Fur Institute of Canada
- Abbreviation: FIC
- Type: Fur Institute of Canada
- Legal status: active
- Purpose: industry voice
- Headquarters: Ottawa, Ontario
- Region served: Canada
- Members: 100
- Official language: English French

= Fur Institute of Canada =

The Fur Institute of Canada (FIC) works to promote the fur trade and to advocate for the fur industry. The organization, has more than 100 members from industry and trade, government, Aboriginal groups and the scientific community.
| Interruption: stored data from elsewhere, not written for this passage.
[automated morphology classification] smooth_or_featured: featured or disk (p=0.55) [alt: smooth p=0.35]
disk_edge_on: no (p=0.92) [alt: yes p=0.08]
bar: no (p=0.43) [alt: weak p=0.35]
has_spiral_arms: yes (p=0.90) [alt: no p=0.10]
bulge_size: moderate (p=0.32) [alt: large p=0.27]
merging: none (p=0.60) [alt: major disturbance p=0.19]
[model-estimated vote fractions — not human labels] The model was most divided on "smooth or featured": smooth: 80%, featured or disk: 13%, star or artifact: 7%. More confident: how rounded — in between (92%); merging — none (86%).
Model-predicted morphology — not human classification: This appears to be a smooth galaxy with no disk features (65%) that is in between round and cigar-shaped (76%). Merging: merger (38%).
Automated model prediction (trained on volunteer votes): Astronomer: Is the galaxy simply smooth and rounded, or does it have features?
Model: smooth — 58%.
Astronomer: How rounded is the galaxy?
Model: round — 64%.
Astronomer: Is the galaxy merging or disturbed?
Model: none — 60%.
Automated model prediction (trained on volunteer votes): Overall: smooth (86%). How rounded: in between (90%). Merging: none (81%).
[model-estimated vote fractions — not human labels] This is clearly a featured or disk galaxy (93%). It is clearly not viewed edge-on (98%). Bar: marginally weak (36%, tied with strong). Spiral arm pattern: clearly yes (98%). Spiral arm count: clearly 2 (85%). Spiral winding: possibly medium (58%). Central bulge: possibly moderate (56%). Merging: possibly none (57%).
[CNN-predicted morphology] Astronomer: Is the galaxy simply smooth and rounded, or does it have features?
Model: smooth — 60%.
The FIC manages Canada’s humane trap research and testing program through the Alberta Research Centre and in accordance with The Agreement on International Humane Trapping Standards (AIHTS). As a voice for the Canadian fur sector the Institute provides information to the media, the public and governments pertaining to the economic, social, cultural, animal welfare and environmental issues surrounding today's fur trade.

==Mission==
The mission of the Fur Institute of Canada is to promote the sustainable and wise use of Canada's fur resources.

==Values==
The Fur Institute of Canada and its members promote the following values:
- The sustainable use and conservation of renewable resources.
- The continued improvement of animal welfare through ongoing research and the development of national and international trapping standards.
- The conservation and management of natural resources based on scientific evidence and traditional knowledge.
- Professionalism through continued education, licensing and research.
- Respect for people, animals and the environment.
- Respect for tradition, heritage and culture.
- Respect for the right of Aboriginal peoples to pursue their Aboriginal and Treaty Rights.
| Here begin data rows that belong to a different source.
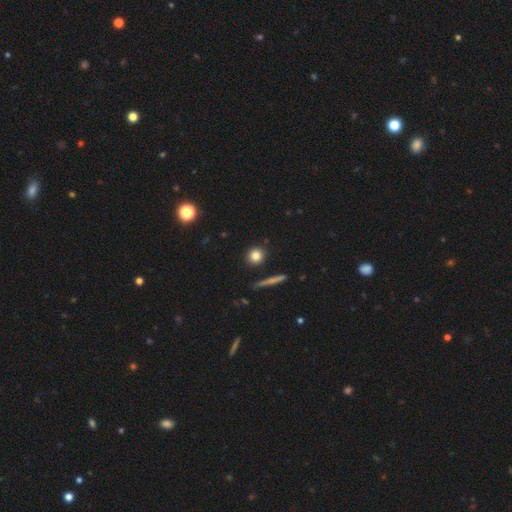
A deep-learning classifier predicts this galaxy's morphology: This appears to be a smooth galaxy with no disk features (81%) that is round (89%). Merging: none (88%).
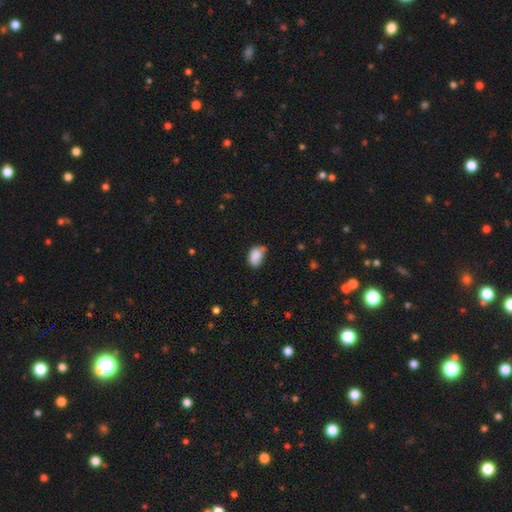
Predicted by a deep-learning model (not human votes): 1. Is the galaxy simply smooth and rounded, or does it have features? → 84% smooth, 9% star or artifact, 7% featured or disk.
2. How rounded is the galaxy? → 83% in between, 16% round, 1% cigar-shaped.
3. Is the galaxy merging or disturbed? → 48% none, 39% minor disturbance, 9% major disturbance, 5% merger.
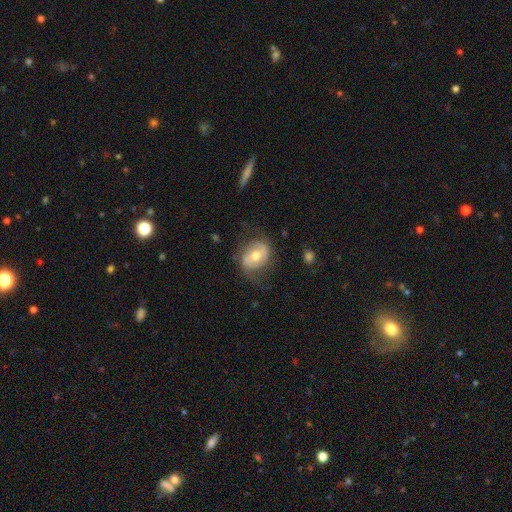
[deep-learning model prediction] Smooth or featured: featured or disk — 53% (smooth — 40%)
Edge-on disk: no — 95% (yes — 5%)
Bar: no — 44% (weak — 36%)
Spiral arms: yes — 62% (no — 38%)
Bulge size: moderate — 74% (small — 16%)
Merging: none — 65% (minor disturbance — 21%)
==Organizational structure==
The Fur Institute was founded in 1983 on the initiative of the Federal, Provincial and Territorial Wildlife Ministers to pursue the work of the Federal-Provincial Committee for Humane Trapping.
The FIC is governed by an elected Board of Directors representing all sectors of the industry and stakeholder groups.

===Membership Categories===
- Trappers
- Fur Farmers
- Wholesale Fur Dealers
- Fur Manufacturers/Processors
- Fur Retailers
- Aboriginal Organizations
- Conservation Organizations
- Animal Welfare Associations
- Support Industries
- Government of Canada
- Provincial and Territorial Governments

===Operational Committees===
Fur Institute of Canada programs are developed and delivered by six operational committees within the structure of the Institute. Committees are formed by, and report to, the Board of Directors.
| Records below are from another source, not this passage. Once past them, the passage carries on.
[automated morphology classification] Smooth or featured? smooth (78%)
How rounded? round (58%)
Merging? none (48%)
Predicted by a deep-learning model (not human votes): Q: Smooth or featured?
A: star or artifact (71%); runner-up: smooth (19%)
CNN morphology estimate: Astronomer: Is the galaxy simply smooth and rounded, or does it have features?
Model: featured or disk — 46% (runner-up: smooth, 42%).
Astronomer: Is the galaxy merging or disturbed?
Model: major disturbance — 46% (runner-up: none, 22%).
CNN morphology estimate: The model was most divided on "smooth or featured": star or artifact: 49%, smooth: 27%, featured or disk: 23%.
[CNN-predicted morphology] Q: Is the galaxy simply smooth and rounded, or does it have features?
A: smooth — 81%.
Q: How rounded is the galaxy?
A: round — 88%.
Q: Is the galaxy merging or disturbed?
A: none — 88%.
====Trap Research and Testing====
Through research, development, communication and education, the Trap Research and Development Committee ensures that the best possible furbearer capture technology is available to Canadian trappers. This world recognized program seeks the highest level of animal welfare that can be achieved through traditional knowledge and current science. The trap research and testing program is conducted through the Alberta Research Centre. It adheres to the "Three R’s" of animal research and is overseen by the Canadian Council on Animal Care.

====Conservation====
Through policy development, evaluation, education and advocacy the committee furthers the principles of wise and sustainable use and of applied management in relation to furbearers and their habitats. The committee works in cooperation with wildlife agencies and conservation groups.

====International Relations====
By monitoring and participating in international activities on trapping, fur ranching, fur use and trade the committee is able to apprise and advise its members and stakeholders. This includes, but is not limited to, monitoring policies and activities of international organizations and governments affecting wildlife management or international trade, and participating in international forums, such as IUCN and CITES.
The committee is also charged with managing the implementation in Canada of the 1997 Agreement on International Humane Trapping Standards (AIHTS) and provides a Canadian representative to the Joint Management Committee for the implementation of the AIHTS.

====Communications====
The FIC delivers and develops information and resources directed to the Institute membership, the fur trade, other conservation and animal welfare organizations and the public sector, including the media, schools, federal, provincial and territorial governments and the general public.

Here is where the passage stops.